§ **Stated problem**
Convert the records below into a JSON list of strings with one string per line, omitting blank lines.

§ **Task input**
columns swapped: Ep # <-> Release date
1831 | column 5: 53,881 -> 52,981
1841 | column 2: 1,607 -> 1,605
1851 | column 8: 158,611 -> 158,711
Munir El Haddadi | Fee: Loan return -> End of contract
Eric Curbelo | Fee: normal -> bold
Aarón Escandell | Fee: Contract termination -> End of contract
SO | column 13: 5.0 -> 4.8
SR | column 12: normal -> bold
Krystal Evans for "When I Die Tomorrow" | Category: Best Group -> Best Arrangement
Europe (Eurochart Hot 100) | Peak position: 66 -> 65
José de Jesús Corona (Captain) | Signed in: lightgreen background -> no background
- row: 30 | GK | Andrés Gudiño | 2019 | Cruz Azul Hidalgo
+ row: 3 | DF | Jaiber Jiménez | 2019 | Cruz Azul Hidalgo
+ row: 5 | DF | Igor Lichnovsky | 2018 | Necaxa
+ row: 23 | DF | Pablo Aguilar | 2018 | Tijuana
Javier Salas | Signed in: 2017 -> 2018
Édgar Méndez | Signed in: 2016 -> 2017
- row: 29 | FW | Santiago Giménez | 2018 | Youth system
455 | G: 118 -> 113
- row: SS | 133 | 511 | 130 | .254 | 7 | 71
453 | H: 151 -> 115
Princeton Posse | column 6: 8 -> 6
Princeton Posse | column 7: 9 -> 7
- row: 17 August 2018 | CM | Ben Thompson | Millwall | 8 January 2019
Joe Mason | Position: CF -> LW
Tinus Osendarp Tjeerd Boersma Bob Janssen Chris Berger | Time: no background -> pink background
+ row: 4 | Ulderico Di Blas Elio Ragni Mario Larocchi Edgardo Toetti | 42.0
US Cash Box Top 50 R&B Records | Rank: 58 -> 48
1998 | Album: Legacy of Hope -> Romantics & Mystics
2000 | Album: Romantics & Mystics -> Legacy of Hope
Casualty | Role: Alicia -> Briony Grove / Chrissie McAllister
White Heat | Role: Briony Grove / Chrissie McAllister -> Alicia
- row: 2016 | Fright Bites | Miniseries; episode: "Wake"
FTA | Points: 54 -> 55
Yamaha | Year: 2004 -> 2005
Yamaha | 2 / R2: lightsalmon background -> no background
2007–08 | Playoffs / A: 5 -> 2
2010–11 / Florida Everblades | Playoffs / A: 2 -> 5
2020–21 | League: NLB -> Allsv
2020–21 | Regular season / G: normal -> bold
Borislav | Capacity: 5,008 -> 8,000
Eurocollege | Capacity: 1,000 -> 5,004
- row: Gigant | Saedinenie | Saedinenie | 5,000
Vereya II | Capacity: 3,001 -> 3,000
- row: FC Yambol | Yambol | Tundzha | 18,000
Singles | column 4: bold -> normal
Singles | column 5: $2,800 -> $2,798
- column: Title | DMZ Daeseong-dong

§ **Full response**
[
  "columns swapped: Ep # <-> Release date",
  "1831 | column 5: 53,881 -> 52,981",
  "1841 | column 2: 1,607 -> 1,605",
  "1851 | column 8: 158,611 -> 158,711",
  "Munir El Haddadi | Fee: Loan return -> End of contract",
  "Eric Curbelo | Fee: normal -> bold",
  "Aarón Escandell | Fee: Contract termination -> End of contract",
  "SO | column 13: 5.0 -> 4.8",
  "SR | column 12: normal -> bold",
  "Krystal Evans for \"When I Die Tomorrow\" | Category: Best Group -> Best Arrangement",
  "Europe (Eurochart Hot 100) | Peak position: 66 -> 65",
  "José de Jesús Corona (Captain) | Signed in: lightgreen background -> no background",
  "- row: 30 | GK | Andrés Gudiño | 2019 | Cruz Azul Hidalgo",
  "+ row: 3 | DF | Jaiber Jiménez | 2019 | Cruz Azul Hidalgo",
  "+ row: 5 | DF | Igor Lichnovsky | 2018 | Necaxa",
  "+ row: 23 | DF | Pablo Aguilar | 2018 | Tijuana",
  "Javier Salas | Signed in: 2017 -> 2018",
  "Édgar Méndez | Signed in: 2016 -> 2017",
  "- row: 29 | FW | Santiago Giménez | 2018 | Youth system",
  "455 | G: 118 -> 113",
  "- row: SS | 133 | 511 | 130 | .254 | 7 | 71",
  "453 | H: 151 -> 115",
  "Princeton Posse | column 6: 8 -> 6",
  "Princeton Posse | column 7: 9 -> 7",
  "- row: 17 August 2018 | CM | Ben Thompson | Millwall | 8 January 2019",
  "Joe Mason | Position: CF -> LW",
  "Tinus Osendarp Tjeerd Boersma Bob Janssen Chris Berger | Time: no background -> pink background",
  "+ row: 4 | Ulderico Di Blas Elio Ragni Mario Larocchi Edgardo Toetti | 42.0",
  "US Cash Box Top 50 R&B Records | Rank: 58 -> 48",
  "1998 | Album: Legacy of Hope -> Romantics & Mystics",
  "2000 | Album: Romantics & Mystics -> Legacy of Hope",
  "Casualty | Role: Alicia -> Briony Grove / Chrissie McAllister",
  "White Heat | Role: Briony Grove / Chrissie McAllister -> Alicia",
  "- row: 2016 | Fright Bites | Miniseries; episode: \"Wake\"",
  "FTA | Points: 54 -> 55",
  "Yamaha | Year: 2004 -> 2005",
  "Yamaha | 2 / R2: lightsalmon background -> no background",
  "2007–08 | Playoffs / A: 5 -> 2",
  "2010–11 / Florida Everblades | Playoffs / A: 2 -> 5",
  "2020–21 | League: NLB -> Allsv",
  "2020–21 | Regular season / G: normal -> bold",
  "Borislav | Capacity: 5,008 -> 8,000",
  "Eurocollege | Capacity: 1,000 -> 5,004",
  "- row: Gigant | Saedinenie | Saedinenie | 5,000",
  "Vereya II | Capacity: 3,001 -> 3,000",
  "- row: FC Yambol | Yambol | Tundzha | 18,000",
  "Singles | column 4: bold -> normal",
  "Singles | column 5: $2,800 -> $2,798",
  "- column: Title | DMZ Daeseong-dong"
]